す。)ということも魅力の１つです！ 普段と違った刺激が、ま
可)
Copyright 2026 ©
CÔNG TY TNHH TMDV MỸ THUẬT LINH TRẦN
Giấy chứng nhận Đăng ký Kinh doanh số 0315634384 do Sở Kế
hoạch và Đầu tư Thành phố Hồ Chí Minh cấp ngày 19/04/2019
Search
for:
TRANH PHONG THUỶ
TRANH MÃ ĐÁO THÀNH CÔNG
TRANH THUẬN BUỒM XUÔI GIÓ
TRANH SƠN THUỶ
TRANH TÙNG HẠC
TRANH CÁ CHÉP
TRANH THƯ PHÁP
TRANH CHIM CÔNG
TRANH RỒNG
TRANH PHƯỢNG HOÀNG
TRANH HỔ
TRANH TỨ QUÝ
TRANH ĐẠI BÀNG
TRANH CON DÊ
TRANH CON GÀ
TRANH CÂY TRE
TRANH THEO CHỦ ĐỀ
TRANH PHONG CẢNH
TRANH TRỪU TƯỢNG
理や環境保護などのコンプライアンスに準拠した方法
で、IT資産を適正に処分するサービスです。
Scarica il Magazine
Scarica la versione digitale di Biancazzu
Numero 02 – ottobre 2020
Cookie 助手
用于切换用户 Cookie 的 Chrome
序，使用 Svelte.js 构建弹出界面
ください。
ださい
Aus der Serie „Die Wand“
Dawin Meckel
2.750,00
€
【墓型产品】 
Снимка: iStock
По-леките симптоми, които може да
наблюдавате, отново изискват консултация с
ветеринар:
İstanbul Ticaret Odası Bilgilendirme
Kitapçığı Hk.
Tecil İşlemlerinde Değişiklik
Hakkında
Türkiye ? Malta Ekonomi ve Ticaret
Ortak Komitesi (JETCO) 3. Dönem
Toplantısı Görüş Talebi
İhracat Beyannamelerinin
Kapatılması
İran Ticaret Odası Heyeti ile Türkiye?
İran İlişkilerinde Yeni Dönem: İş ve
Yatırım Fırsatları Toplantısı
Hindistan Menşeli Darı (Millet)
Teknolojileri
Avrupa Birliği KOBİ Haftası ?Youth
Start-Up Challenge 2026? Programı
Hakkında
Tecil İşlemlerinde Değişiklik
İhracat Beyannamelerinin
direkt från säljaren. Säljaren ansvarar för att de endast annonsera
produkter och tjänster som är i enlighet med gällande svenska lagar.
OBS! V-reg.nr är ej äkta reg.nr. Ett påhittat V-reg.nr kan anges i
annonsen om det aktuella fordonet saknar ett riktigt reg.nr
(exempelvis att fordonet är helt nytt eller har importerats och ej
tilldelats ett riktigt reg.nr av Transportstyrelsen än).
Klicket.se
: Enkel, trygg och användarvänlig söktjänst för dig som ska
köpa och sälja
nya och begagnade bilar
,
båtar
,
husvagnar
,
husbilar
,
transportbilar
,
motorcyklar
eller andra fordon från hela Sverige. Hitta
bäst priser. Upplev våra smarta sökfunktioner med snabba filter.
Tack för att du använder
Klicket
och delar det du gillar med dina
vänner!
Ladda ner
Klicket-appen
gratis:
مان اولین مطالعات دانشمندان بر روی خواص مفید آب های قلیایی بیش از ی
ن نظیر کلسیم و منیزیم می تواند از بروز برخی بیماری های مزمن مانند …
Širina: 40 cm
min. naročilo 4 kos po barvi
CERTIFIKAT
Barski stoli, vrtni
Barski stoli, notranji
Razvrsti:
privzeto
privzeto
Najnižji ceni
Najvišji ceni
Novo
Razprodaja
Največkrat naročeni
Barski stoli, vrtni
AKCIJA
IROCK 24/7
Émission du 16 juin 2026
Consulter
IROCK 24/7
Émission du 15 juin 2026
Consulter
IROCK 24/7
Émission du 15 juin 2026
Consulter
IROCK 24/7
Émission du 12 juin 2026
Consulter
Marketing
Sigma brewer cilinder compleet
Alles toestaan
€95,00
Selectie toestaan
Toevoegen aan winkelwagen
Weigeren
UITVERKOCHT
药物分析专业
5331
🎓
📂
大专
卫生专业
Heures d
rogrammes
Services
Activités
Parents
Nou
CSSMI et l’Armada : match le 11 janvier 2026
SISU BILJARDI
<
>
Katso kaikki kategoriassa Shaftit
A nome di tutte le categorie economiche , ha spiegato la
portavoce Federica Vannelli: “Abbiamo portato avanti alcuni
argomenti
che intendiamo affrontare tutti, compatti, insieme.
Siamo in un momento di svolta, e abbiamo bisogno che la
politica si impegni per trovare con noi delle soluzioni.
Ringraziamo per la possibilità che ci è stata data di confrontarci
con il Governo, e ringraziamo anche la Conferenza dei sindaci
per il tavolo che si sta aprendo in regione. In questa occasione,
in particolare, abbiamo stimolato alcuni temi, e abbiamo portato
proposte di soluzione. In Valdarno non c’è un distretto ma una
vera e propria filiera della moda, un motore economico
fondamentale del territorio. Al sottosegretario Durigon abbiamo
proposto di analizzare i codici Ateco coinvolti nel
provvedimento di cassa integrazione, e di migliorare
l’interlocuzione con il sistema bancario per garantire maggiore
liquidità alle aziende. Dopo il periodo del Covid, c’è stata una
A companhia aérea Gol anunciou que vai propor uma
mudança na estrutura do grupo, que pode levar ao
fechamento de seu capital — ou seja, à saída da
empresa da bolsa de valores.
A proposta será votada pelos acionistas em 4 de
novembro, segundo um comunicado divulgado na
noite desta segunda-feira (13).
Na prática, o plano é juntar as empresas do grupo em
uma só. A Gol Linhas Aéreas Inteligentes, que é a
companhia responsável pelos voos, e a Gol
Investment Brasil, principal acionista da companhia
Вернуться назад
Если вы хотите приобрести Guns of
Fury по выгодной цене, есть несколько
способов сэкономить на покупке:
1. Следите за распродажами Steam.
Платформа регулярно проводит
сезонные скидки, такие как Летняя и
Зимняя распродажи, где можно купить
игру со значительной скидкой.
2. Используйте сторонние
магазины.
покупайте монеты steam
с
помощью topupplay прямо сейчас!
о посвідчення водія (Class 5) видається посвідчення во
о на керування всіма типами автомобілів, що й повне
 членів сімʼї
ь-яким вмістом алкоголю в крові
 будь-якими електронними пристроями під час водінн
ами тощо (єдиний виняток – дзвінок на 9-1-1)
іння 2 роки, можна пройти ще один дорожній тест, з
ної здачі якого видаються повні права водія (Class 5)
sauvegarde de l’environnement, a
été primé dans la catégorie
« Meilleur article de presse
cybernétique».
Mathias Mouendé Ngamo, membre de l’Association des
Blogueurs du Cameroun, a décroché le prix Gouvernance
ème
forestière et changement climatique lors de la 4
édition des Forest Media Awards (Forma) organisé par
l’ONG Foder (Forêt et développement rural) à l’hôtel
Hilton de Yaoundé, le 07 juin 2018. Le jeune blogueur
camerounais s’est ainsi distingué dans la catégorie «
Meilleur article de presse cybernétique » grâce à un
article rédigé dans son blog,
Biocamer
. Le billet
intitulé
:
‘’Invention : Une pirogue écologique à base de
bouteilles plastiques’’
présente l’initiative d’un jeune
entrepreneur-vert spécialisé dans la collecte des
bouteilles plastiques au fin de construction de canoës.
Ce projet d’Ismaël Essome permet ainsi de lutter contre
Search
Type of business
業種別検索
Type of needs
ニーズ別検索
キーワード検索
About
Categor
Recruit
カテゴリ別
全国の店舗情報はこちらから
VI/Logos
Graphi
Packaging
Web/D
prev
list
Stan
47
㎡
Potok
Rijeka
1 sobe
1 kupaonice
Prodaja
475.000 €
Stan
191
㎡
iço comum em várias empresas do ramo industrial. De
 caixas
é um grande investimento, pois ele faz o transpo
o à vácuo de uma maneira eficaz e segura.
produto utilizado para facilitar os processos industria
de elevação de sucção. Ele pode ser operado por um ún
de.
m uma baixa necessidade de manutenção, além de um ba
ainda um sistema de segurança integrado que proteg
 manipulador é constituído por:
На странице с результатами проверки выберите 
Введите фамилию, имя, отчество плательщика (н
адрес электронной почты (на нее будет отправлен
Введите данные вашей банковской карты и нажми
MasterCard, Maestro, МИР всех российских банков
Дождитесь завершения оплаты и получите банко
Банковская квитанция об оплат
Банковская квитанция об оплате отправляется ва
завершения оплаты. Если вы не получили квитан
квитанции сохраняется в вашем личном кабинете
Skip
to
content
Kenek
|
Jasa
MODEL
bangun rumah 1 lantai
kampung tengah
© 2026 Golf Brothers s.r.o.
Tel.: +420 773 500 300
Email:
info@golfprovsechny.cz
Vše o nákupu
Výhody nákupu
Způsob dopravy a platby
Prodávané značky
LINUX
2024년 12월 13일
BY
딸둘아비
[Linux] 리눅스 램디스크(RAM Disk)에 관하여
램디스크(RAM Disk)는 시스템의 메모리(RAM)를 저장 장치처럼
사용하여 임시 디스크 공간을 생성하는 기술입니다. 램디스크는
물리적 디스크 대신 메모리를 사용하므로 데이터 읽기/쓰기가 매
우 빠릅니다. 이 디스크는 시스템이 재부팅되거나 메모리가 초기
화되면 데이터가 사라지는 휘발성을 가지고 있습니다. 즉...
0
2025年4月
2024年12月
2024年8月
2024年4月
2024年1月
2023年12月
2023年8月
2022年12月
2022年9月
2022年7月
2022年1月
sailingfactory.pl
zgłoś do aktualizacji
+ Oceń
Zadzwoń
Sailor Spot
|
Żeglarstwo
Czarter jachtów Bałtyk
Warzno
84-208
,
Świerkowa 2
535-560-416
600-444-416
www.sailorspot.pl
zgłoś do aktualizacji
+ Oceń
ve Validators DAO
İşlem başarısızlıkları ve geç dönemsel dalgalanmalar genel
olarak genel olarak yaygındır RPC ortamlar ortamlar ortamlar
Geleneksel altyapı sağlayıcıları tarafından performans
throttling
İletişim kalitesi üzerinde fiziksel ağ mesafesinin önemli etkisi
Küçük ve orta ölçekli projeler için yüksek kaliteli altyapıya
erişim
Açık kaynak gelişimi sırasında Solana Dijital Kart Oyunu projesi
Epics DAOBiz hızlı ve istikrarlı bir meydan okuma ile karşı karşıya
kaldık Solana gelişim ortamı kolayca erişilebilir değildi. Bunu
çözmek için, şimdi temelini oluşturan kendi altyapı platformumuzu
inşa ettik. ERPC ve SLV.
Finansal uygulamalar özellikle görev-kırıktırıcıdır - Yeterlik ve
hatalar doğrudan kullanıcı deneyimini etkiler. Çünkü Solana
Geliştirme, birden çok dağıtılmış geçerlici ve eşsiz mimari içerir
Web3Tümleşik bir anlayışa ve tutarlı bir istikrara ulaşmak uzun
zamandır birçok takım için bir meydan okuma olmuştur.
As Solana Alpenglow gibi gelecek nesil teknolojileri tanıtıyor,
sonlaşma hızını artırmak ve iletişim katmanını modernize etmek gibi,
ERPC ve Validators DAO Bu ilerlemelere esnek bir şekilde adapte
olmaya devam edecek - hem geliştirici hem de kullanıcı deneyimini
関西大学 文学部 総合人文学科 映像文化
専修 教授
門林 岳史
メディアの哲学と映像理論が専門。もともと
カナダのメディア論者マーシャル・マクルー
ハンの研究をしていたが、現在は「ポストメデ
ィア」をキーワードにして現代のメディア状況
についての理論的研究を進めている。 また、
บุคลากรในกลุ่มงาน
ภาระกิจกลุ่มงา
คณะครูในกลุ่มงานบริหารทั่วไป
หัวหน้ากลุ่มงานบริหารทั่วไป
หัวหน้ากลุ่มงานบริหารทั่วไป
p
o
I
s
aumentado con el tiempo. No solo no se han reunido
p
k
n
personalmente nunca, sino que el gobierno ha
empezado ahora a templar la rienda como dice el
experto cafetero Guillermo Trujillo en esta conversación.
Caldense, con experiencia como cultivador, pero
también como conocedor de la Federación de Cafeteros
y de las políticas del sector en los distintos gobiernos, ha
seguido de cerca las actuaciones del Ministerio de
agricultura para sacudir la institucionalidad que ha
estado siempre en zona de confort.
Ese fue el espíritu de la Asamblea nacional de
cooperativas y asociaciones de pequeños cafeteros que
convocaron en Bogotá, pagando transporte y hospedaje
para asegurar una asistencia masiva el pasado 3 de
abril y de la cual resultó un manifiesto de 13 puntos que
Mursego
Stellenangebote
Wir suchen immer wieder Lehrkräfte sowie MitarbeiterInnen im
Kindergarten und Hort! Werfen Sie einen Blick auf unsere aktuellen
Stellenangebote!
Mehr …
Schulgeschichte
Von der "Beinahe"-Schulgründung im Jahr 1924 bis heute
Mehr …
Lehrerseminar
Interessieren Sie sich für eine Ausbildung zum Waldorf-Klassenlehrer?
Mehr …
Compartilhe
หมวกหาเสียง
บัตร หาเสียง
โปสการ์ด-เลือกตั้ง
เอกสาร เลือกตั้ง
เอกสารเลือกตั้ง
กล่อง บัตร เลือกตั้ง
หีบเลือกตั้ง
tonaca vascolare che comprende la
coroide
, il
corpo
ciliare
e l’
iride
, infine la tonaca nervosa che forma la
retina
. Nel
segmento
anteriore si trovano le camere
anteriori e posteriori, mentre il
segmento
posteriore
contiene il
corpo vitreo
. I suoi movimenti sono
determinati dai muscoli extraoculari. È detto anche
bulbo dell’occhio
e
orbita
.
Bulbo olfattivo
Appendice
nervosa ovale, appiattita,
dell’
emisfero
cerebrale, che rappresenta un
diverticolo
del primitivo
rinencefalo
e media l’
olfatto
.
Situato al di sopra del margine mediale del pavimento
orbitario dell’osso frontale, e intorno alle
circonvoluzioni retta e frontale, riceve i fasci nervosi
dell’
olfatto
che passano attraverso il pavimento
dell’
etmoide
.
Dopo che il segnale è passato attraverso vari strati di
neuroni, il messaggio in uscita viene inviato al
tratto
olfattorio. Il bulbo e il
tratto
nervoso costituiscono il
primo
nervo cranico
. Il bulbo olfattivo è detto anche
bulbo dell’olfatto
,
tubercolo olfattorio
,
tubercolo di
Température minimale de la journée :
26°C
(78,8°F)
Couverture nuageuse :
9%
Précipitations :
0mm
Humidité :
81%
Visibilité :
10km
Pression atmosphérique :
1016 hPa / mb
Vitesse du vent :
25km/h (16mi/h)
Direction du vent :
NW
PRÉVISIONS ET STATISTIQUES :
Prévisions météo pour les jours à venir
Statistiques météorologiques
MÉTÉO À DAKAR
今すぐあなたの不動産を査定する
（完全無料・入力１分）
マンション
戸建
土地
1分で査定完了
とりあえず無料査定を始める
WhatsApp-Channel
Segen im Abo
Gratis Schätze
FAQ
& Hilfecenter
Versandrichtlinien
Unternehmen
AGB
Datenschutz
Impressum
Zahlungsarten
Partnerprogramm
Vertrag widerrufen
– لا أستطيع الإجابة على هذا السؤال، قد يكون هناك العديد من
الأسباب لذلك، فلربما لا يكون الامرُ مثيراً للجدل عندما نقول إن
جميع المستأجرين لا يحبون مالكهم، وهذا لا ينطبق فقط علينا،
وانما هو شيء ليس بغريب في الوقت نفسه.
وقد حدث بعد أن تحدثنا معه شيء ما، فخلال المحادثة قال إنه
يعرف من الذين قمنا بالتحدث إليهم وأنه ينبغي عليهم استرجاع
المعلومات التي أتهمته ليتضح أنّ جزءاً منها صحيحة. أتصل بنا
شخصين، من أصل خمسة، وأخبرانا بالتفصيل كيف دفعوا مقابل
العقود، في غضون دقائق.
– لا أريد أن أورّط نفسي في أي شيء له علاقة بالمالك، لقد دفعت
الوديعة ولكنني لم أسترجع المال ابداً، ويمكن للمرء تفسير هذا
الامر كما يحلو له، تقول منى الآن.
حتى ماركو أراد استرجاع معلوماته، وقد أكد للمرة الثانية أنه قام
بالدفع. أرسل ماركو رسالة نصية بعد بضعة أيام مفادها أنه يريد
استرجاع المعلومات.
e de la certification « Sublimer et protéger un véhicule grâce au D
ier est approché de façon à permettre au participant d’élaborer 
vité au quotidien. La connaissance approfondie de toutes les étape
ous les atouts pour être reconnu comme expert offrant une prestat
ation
--*--
## [WRITTEN TASK]
Return, word for word, the lines of the data above from the line with "ами тощо (єдиний виняток – дзвінок на 9-1-1)" through the line with "bouteilles plastiques au", inclusive.

## [COMPLETED EXERCISE]
ами тощо (єдиний виняток – дзвінок на 9-1-1)
іння 2 роки, можна пройти ще один дорожній тест, з
ної здачі якого видаються повні права водія (Class 5)
sauvegarde de l’environnement, a
été primé dans la catégorie
« Meilleur article de presse
cybernétique».
Mathias Mouendé Ngamo, membre de l’Association des
Blogueurs du Cameroun, a décroché le prix Gouvernance
ème
forestière et changement climatique lors de la 4
édition des Forest Media Awards (Forma) organisé par
l’ONG Foder (Forêt et développement rural) à l’hôtel
Hilton de Yaoundé, le 07 juin 2018. Le jeune blogueur
camerounais s’est ainsi distingué dans la catégorie «
Meilleur article de presse cybernétique » grâce à un
article rédigé dans son blog,
Biocamer
. Le billet
intitulé
:
‘’Invention : Une pirogue écologique à base de
bouteilles plastiques’’
présente l’initiative d’un jeune
entrepreneur-vert spécialisé dans la collecte des
bouteilles plastiques au fin de construction de canoës.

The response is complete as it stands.